• Exercises to complete
**1)** According to the text on the history of Unterseen, on what date was the city of Unterseen founded?
**2)** Rewrite the paragraph of the text on the history of Unterseen that begins "The oldest traces of a settlement" as a short bulleted list, keeping its main facts.

Top of Text segment

The oldest traces of a settlement in the area are scattered neolithic tools. During the second century AD, a Roman graveyard was built in the area. An Early Middle Ages cemetery shows that there was a settlement in the area and by the High Middle Ages at least three forts had been built in the area. The area was known as Interlacus by 1133 when Interlaken Monastery was founded on the opposite side of the Aare. Interlaken village grew up across from the Monastery in the following years. By 1239 it was known as villa Inderlappen and in 1280 it was civitas Inderlappen. The city of Unterseen was founded on 13 July 1279, when King Rudolf I von Habsburg granted Baron Berchtold III of Eschenbach-Oberhofen permission to build a stronghold between the two lakes. The name came from "unter," which in Middle High German meant "between", and "seen," which means "lake." The fortification was given Stadtrecht (town privileges) in this agreement. By 1281 Interlaken and Unterseen was mentioned collectively as stat ze Inderlappen oder Undersewen and in 1291 they were called Inderlappen, genant Undersewen.

Bottom of Text segment
Top of Data excerpts

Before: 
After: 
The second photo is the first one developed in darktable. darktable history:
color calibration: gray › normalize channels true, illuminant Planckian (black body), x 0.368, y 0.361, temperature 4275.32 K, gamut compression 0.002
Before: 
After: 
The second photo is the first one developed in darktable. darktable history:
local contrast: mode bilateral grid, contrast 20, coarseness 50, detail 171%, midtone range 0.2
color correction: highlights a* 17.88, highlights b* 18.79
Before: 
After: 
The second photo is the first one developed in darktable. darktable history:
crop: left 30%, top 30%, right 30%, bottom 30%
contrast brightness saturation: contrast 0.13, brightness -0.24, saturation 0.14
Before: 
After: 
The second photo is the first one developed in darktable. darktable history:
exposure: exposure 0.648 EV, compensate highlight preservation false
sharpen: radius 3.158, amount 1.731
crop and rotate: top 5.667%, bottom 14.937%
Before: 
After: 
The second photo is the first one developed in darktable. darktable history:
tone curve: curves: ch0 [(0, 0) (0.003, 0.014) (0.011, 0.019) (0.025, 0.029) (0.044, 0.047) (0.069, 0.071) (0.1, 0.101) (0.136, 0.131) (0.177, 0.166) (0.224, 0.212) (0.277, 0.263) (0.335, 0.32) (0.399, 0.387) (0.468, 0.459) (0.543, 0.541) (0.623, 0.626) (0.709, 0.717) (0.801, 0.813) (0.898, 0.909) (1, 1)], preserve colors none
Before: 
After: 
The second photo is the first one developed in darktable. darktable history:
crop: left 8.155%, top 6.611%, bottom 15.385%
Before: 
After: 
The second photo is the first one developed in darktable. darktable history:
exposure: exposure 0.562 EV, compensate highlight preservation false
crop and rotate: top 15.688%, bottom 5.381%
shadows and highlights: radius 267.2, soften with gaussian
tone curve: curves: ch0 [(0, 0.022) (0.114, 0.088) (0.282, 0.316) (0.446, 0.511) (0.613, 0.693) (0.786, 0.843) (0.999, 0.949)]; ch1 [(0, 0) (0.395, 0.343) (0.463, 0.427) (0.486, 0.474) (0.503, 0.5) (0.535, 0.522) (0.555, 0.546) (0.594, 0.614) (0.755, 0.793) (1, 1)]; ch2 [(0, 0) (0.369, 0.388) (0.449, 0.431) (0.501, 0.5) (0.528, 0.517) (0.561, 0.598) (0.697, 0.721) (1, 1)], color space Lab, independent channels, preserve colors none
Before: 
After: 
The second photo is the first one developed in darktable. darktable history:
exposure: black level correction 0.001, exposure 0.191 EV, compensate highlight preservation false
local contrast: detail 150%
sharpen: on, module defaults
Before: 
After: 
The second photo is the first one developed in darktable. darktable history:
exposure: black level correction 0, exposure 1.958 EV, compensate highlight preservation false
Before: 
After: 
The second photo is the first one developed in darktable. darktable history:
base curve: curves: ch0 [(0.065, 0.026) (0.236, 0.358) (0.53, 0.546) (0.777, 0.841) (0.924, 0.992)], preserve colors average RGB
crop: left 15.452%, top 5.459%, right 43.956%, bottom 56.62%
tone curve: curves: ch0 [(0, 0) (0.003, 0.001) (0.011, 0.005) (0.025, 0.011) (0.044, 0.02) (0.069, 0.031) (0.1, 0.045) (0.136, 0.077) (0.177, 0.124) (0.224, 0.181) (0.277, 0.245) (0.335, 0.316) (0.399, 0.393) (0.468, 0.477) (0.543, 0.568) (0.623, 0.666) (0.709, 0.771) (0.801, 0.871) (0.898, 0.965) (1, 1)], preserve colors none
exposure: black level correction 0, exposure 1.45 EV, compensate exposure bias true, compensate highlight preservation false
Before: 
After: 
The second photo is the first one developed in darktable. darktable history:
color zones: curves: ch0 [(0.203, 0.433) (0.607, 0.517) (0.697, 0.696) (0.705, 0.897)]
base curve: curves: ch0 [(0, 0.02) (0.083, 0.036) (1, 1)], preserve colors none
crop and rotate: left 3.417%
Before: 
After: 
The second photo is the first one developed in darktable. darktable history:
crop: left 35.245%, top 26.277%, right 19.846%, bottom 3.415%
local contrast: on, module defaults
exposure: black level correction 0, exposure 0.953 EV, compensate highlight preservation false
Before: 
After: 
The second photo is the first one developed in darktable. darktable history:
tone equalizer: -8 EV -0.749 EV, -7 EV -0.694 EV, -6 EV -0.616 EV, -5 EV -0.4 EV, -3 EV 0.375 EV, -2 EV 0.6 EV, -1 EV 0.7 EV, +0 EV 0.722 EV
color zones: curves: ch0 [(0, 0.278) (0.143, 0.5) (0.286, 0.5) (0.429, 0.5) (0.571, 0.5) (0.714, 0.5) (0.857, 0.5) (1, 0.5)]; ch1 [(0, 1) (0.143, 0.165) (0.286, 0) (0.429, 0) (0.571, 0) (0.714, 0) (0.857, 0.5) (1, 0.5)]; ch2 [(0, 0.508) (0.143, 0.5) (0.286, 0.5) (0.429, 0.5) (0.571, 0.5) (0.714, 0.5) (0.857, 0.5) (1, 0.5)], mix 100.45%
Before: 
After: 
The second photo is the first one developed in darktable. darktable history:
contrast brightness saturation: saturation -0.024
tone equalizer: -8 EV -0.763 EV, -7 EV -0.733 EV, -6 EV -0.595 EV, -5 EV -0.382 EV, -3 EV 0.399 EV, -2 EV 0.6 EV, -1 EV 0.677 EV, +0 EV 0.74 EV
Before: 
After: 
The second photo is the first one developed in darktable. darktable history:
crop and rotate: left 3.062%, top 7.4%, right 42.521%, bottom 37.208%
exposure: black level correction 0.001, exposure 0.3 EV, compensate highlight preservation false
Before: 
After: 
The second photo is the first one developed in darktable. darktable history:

Bottom of Data excerpts

• Solutions by task
**1)** 13 July 1279

**2)**
- The earliest signs of settlement are scattered neolithic tools.
- A Roman graveyard was built in the second century AD.
- An Early Middle Ages cemetery points to a settlement, and by the High Middle Ages at least three forts stood in the area.
- The area was called Interlacus by 1133, when Interlaken Monastery was founded across the Aare, and Interlaken village then grew up opposite it.
- The village was named villa Inderlappen by 1239 and civitas Inderlappen in 1280.
- On 13 July 1279, King Rudolf I von Habsburg allowed Baron Berchtold III of Eschenbach-Oberhofen to build a stronghold between the two lakes, founding Unterseen and granting it Stadtrecht (town privileges).
- The name comes from Middle High German "unter" ("between") and "seen" ("lake").
- The two places were named together as stat ze Inderlappen oder Undersewen in 1281 and Inderlappen, genant Undersewen in 1291.